И осознаёт с не меньшим ужасом, нежели зрители. Люди, собравшиеся в зале, лицезрели чуждое естеству мира создание, почти во всём подобное им — и отталкивающее мелкими отличиями. Но и сама несчастная жертва эксперимента, как полагал Рэнквист, должна была теперь ощущать то же самое, глядя на сотни лиц перед собой.

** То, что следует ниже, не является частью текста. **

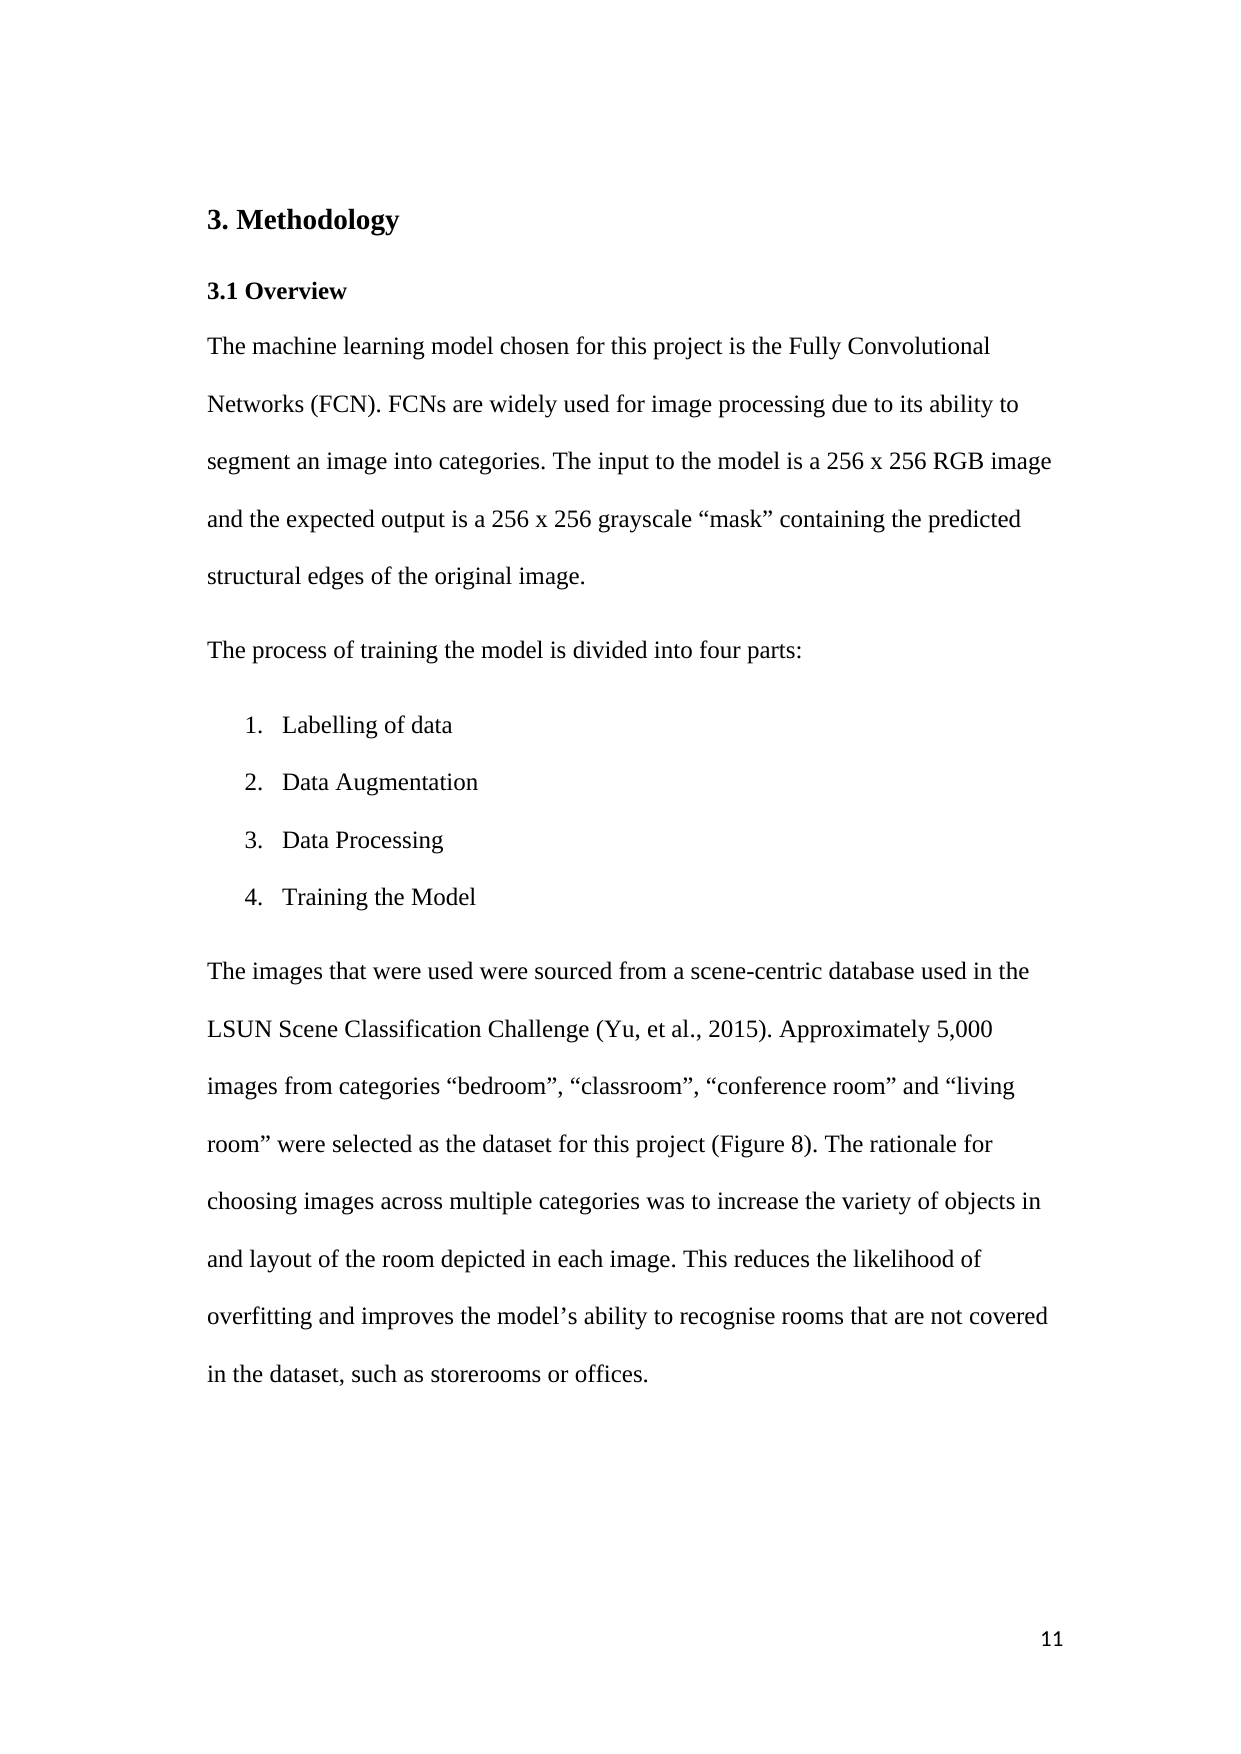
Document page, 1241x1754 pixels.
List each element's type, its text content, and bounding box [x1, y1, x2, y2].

text The process of training the model is divided into four parts: [207, 636, 1063, 664]
text The images that were used were sourced from a scene-centric database used in the LSUN Scene Classification Challenge. Approximately 5,000 images from categories “bedroom”, “classroom”, “conference room” and “living room” were selected as the dataset for this project (Figure 8). The rationale for choosing images across multiple categories was to increase the variety of objects in and layout of the room depicted in each image. This reduces the likelihood of overfitting and improves the model’s ability to recognise rooms that are not covered in the dataset, such as storerooms or offices. [207, 956, 1063, 1388]
list Data Processing [244, 825, 1063, 853]
list Data Augmentation [244, 767, 1063, 796]
text 3.1 Overview [207, 276, 1063, 304]
list Labelling of data [244, 710, 1063, 738]
text The machine learning model chosen for this project is the Fully Convolutional Networks (FCN). FCNs are widely used for image processing due to its ability to segment an image into categories. The input to the model is a 256 x 256 RGB image and the expected output is a 256 x 256 grayscale “mask” containing the predicted structural edges of the original image. [207, 331, 1063, 590]
text 3. Methodology [207, 202, 1063, 236]
list Training the Model [244, 882, 1063, 911]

А когда эта тварь, предусмотрительно закованная в кандалы, пришла в движение — рубленность и резкость движений тех довершили ужасный образ. Кто-то закричал.
— Доктор Мондрагон! — едва преодолев сухость в горле, Рэнквист заставил себя первым задать вопрос. — Из ваших… ваших публикаций известно, что недавно открытые земли населяет большое число подобных существ, и ваша идея состоит в… в поголовном обращении их в людей. Уверены ли вы, что именно это — правильный путь сосуществования с разумным видом, вместо изучения его в первозданном состоянии?